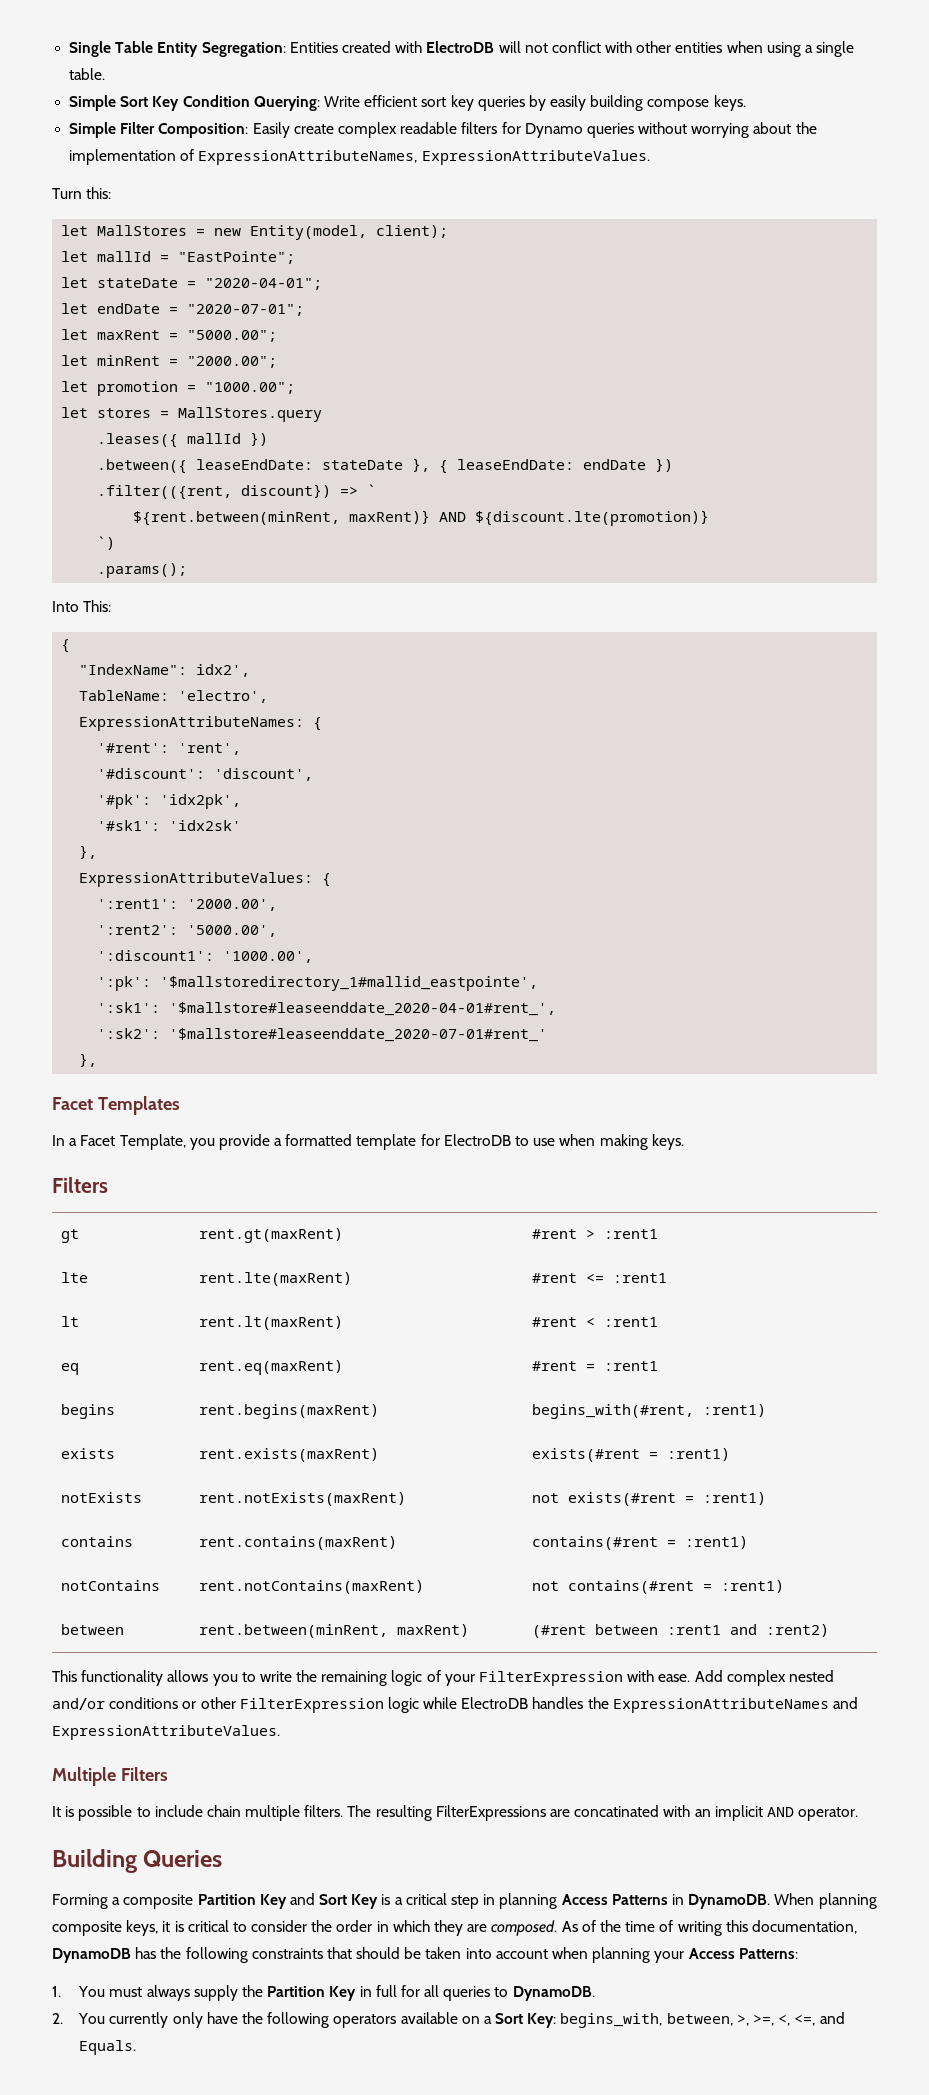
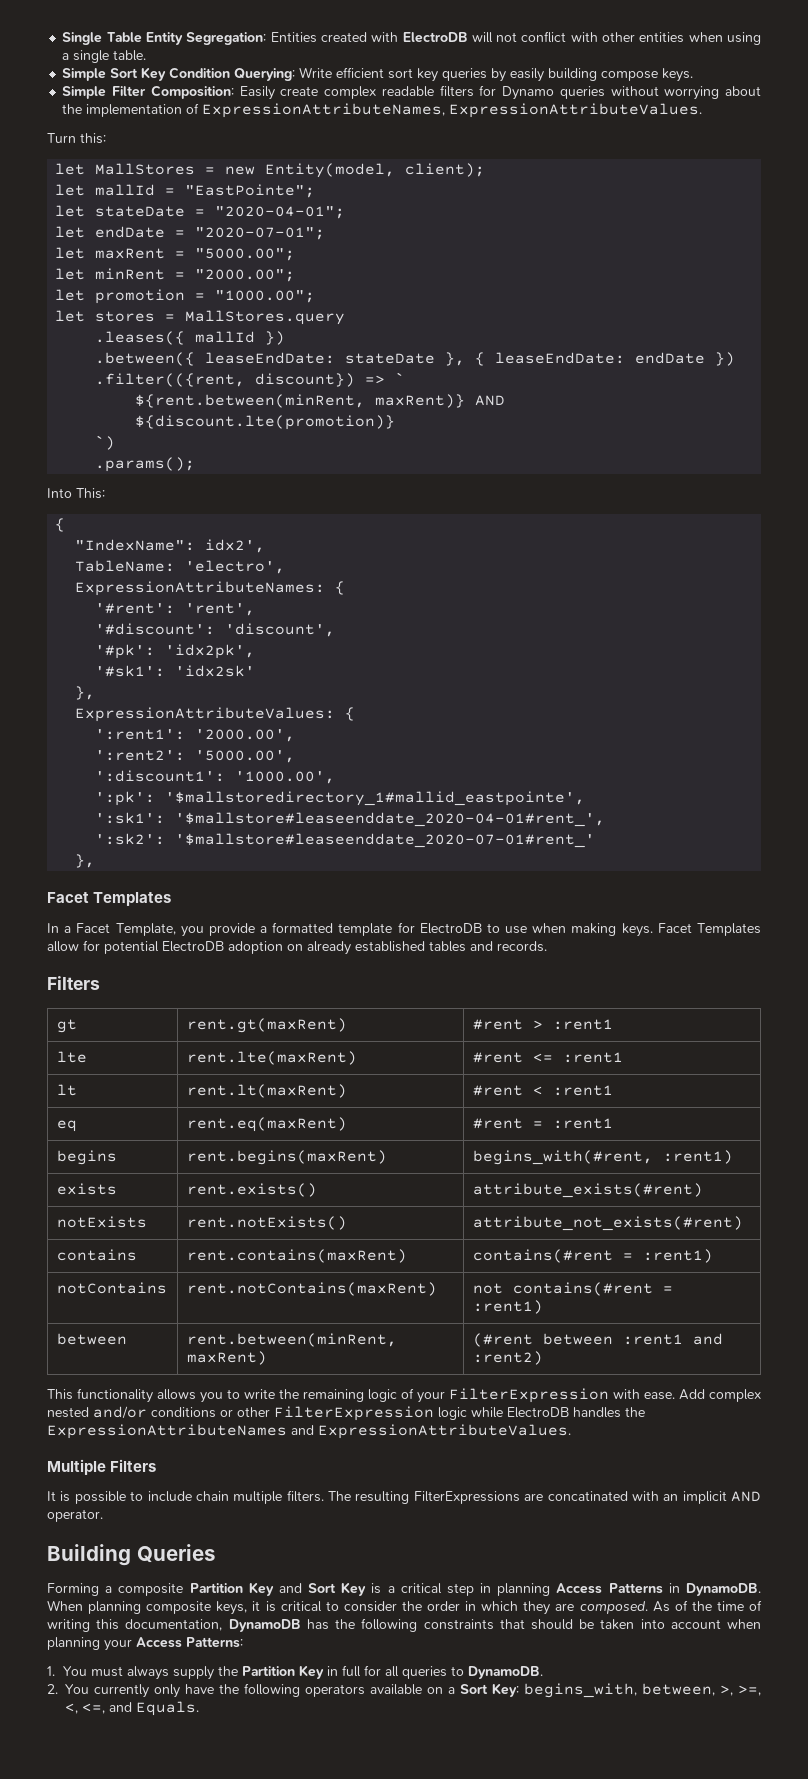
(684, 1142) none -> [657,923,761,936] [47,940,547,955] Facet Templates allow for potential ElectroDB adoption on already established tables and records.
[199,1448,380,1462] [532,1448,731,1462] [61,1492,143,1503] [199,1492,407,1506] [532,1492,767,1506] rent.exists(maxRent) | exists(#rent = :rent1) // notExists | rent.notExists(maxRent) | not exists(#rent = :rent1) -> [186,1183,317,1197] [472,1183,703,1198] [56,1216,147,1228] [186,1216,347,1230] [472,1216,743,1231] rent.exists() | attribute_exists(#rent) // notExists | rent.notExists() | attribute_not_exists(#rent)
--
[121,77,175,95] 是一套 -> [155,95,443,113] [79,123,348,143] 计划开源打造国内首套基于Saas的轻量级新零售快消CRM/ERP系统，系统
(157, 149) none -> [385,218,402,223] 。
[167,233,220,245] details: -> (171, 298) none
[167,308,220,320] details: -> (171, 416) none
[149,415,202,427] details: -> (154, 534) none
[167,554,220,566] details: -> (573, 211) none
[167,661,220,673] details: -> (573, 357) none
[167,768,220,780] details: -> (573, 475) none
--
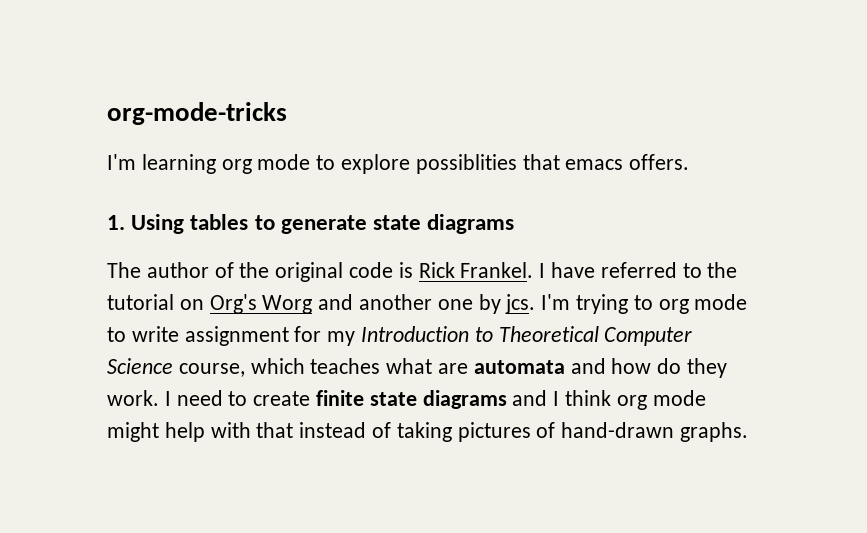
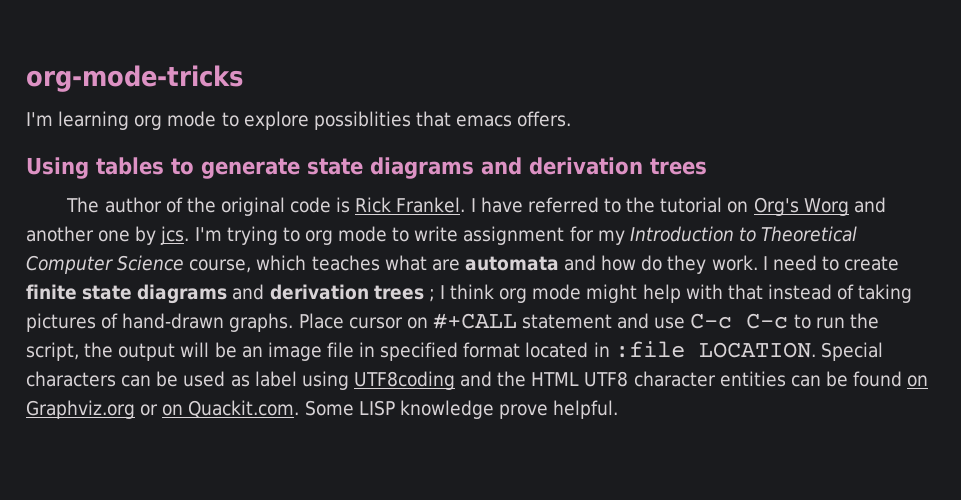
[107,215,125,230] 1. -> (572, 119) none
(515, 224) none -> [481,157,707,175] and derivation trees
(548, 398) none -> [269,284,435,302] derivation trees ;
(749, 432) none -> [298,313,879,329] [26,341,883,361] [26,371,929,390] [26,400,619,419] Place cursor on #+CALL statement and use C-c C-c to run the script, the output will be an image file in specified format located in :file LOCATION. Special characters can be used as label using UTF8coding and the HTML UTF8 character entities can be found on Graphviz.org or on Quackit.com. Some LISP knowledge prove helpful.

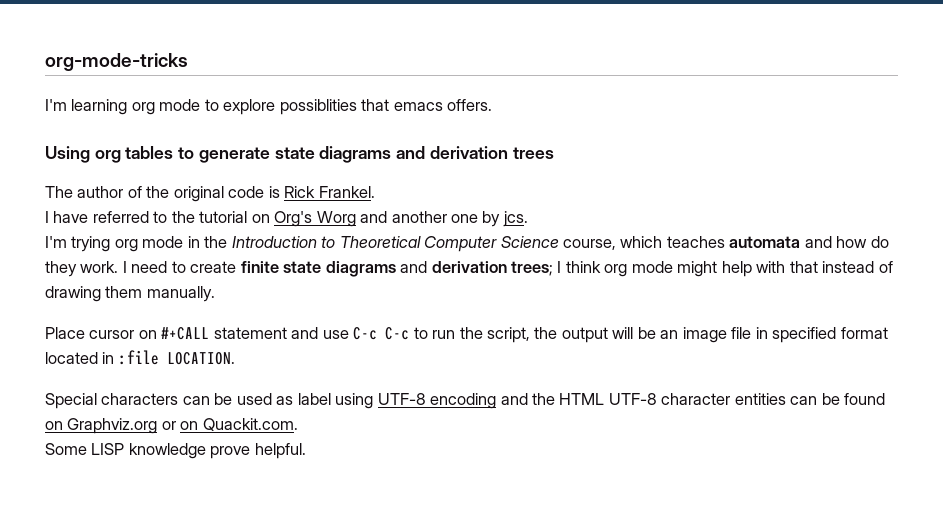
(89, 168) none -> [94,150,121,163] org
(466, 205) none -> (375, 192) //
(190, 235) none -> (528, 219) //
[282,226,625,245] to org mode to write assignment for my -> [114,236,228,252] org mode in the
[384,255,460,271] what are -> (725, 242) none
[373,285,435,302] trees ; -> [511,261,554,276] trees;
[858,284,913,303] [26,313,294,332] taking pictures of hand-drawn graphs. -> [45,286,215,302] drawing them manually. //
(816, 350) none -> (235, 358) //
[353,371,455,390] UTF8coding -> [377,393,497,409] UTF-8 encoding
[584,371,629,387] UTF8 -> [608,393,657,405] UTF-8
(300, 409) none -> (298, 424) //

== About this exercise ==
Repeat, word for word, the lines above between the line holding "(190, 235) none -> (528, 219) //" and the line holding "(816, 350) none -> (235, 358) //", inclusive; omit everything else.

== Solution for this problem ==
(190, 235) none -> (528, 219) //
[282,226,625,245] to org mode to write assignment for my -> [114,236,228,252] org mode in the
[384,255,460,271] what are -> (725, 242) none
[373,285,435,302] trees ; -> [511,261,554,276] trees;
[858,284,913,303] [26,313,294,332] taking pictures of hand-drawn graphs. -> [45,286,215,302] drawing them manually. //
(816, 350) none -> (235, 358) //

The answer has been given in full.